In linea con le sue origini, si comportava come un signore feudale, trattando tutti nella sua troupe come se fossero suoi servitori. Non pagava i suoi assistenti per mesi, per poi ricompensarli con costosi fazzoletti di seta, ma si precipitava a vendere i gioielli di famiglia per assicurarsi fondi sufficienti per continuare a girare La Terra Trema (1948) quando la produzione rimaneva a corto di soldi. Faceva piangere le sue attrici, poi regalava loro diamanti per Natale. E loro, prima arrabbiate, poi incredule alla vista di quelle enormi pietre sulle loro dita, commentavano: “Un vero gentiluomo!” E poi: il suo stile di scenografia pieno di mobili costosi; le migliaia di candele di cera che dovevano essere accese, riaccese e sostituite all’inizio di ogni sessione di riprese per la famosa scena del ballo del Gattopardo; il sangue umano procurato da un ospedale romano per ‘aggiungere realismo’ alla scena dell’omicidio del patriarca de La Caduta degli Dei (con grande orrore di Dirk Bogarde).

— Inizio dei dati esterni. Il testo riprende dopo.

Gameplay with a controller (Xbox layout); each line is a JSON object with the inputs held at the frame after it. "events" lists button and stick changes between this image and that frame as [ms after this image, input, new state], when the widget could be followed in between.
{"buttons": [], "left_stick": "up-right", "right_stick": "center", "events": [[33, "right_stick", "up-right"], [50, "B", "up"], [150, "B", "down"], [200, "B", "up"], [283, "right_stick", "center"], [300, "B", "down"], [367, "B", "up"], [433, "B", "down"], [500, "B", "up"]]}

Protetto dal suo nome, a Visconti non importava nulla di ciò che gli altri pensavano di lui.
La personalità si sviluppa presto, durante l’infanzia. Non cederò alla tentazione di psicanalizzare la sessualità di Visconti in relazione a sua madre, anche se vedo più di una bandiera rossa lì.
Mi limiterò a descriverla: ricca come Creso, era incredibilmente colta, bella quanto severa, e ipercattolica. Luchino e i suoi fratelli dovevano svegliarsi alle 5:30 ogni giorno, anche durante l’inverno, per seguire il loro opprimente tutoraggio.
Anni dopo, l’attrice Silvana Mangano, che era stata scelta per interpretare la madre del bellissimo Tadzio in Morte a Venezia (1971), avrebbe ricordato come Visconti continuava a testare la sua capacità di maneggiare il velo del suo costume per vedere se poteva indossarlo con la stessa eleganza di sua madre.
A tutto questo, aggiungi le aspettative asfissianti dell’alta società. Il desiderio di distinguersi, essere convalidato o almeno notato, dev’essere stato travolgente. Non c’è da meravigliarsi che fosse attratto dallo sfarzo chiassoso. E per tutte queste ragioni e altre ancora, Visconti si distingueva davvero.

Photograph from the principal cinematography of the film Death in Venice. Here Silvana Mangano (face not visible), Björn Andrésen, Luchino Visconti and Dirk Bogarde.